## [Data under study]
****************************************

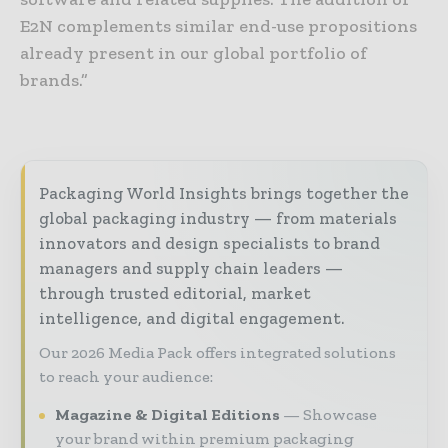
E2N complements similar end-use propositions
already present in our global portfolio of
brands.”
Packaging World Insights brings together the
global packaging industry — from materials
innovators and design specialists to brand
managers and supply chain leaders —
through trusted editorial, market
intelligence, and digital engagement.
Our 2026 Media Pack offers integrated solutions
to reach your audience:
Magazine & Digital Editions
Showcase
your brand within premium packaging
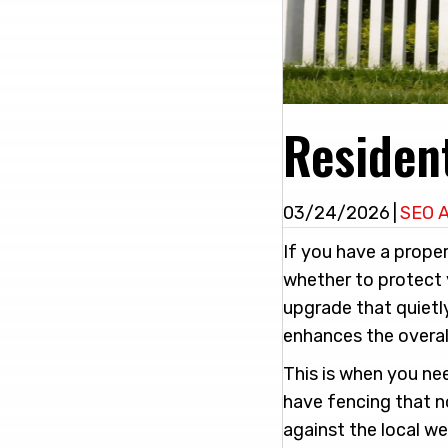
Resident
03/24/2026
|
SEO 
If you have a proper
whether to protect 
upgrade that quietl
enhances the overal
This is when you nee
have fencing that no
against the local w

****************************************

## [What you have to do]
Check every line of the records above for the string "your". Copy those that hold it.

## [Result]
to reach your audience:
your brand within premium packaging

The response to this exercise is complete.